Our study indicated that the urinary NAG concentrations in males were significantly higher than females. We also performed statistical analysis based on age group. The results showed that there was a significant difference in urinary NAG concentrations between healthy adults according to age. The levels of urinary NAG tended to increase with age. Cheng et al indicated that the levels of urinary NAG were not significantly different between males and females, and the difference between age groups (aged 20–59 and aged 60–79) was not statistically significant. However, their study also indicated that the concentration of urinary NAG in people above 70 years old was significantly higher than people under 70 years old. These research results are different from the results of our study. The following possible reasons may explain this difference: (1) The source of reference individuals were different, which may have led to differences in population characteristics, eating habits, etc.; (2) the number of subjects was obviously different, and both studies have the possibility of sampling error; and (3) the different detection systems may lead to differences.

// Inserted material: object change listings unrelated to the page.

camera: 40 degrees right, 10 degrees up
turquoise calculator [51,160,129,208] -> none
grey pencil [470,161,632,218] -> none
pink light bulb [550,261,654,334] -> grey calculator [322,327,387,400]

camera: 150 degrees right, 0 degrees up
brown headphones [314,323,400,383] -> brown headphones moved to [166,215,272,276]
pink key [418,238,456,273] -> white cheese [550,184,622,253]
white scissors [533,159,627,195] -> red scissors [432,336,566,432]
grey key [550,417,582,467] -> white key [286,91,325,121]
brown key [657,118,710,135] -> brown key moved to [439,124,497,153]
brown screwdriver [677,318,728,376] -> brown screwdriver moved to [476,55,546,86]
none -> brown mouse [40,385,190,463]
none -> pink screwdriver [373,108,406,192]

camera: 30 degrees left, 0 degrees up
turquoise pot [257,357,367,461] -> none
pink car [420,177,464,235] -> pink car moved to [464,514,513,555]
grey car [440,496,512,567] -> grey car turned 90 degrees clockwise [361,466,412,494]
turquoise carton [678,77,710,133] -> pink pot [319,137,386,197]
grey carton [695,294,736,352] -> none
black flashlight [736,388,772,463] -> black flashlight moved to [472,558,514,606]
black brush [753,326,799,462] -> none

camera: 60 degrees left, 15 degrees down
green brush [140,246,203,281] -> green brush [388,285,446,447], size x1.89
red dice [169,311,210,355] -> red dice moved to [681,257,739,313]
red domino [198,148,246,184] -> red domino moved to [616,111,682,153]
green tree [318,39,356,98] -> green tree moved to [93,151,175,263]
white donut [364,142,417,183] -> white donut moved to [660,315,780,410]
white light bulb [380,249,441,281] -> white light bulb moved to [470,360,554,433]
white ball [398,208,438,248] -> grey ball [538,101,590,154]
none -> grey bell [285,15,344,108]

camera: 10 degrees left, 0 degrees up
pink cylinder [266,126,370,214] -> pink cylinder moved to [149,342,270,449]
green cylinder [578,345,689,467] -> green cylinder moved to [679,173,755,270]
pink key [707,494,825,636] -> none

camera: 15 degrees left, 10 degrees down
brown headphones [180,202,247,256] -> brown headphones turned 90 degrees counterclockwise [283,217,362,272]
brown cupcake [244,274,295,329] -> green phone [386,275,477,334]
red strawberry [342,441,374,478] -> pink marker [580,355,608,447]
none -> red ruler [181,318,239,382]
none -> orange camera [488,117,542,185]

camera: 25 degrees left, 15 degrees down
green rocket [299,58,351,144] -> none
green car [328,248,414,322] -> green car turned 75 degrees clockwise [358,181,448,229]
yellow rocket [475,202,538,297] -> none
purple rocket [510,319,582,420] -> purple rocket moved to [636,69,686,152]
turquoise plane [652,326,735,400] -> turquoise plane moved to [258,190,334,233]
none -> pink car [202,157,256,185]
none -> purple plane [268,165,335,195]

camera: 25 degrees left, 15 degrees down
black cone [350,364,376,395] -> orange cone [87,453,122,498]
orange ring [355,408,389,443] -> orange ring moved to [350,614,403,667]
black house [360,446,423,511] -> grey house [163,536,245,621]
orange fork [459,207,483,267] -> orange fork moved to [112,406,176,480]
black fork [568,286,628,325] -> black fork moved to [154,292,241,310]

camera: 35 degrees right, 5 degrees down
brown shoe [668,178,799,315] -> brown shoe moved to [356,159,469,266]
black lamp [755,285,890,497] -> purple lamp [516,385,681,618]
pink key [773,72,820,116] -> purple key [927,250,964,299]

The levels of urinary NAG do not have clinical value at the lower limit of the reference interval and present a non‐normal distribution. Therefore, the unilateral 95th percentile (P95) was used to establish the reference intervals for urinary NAG, which was based on the nonparametric method recommended by the CLSI C28‐A3 and WS/T 402‐2012 guidelines. The present study preliminarily established the following reference intervals of urinary NAG for healthy adults in China based on sex and age: males (20–59 years old) <19.4 U/L; males (60–79 years old) <22.3 U/L; females (20–59 years old) <15.7 U/L; and females (60–79 years old) <21.4 U/L. Qin et al recently reported that the reference interval of urinary NAG provided by the manufacturer of the kit was 0.3–12.0 U/L, which was significantly lower than the reference intervals of urinary NAG established in our study. The main reason for this difference may be related to different population characteristics. Omozee et al showed that the average concentration of urinary NAG in a healthy population was 21.8 U/L. The median urinary NAG levels for each group in our study were lower than 10 U/L. The results reported by Omozee et al were twice as high as the results of our study. Combined with the above results, our study further confirms that the reference interval has important associations with population and regional characteristics. Therefore, a laboratory's self‐built reference interval has important guiding significance for the clinical application of each assay.

However, there are three limitations in this study. First, this study was a single‐center study with a relatively limited number of reference individuals, and its overall representativeness is slightly low. Second, we primarily focused on healthy adults aged 20–79 years, and we lacked the ability to determine reference intervals for children, adolescents, and pregnant women. Therefore, this reference range was not applicable to these populations. Third, although the reference individuals included in this study met the requirements for establishing a reference interval, the number of cases was insufficient, and more individuals should be included to obtain a better overall representativeness.

In conclusion, we preliminarily established the reference intervals of urinary NAG for healthy adults in China using the rate method, which provides guidance for health screening, auxiliary diagnosis and treatment monitoring of renal tubule‐related diseases.

CONFLICT OF INTEREST

The authors declare that they have no conflicts of interest associated with this work.

AUTHORS’ CONTRIBUTIONS

QL and RYZ researched the literature and conceived the experiments. MF, LY and JS were involved in protocol development, ethical approval, patient recruitment and data analyses. QL, RYZ and FMY wrote the first draft of the article. All authors reviewed and edited the article and approved the final version of the article.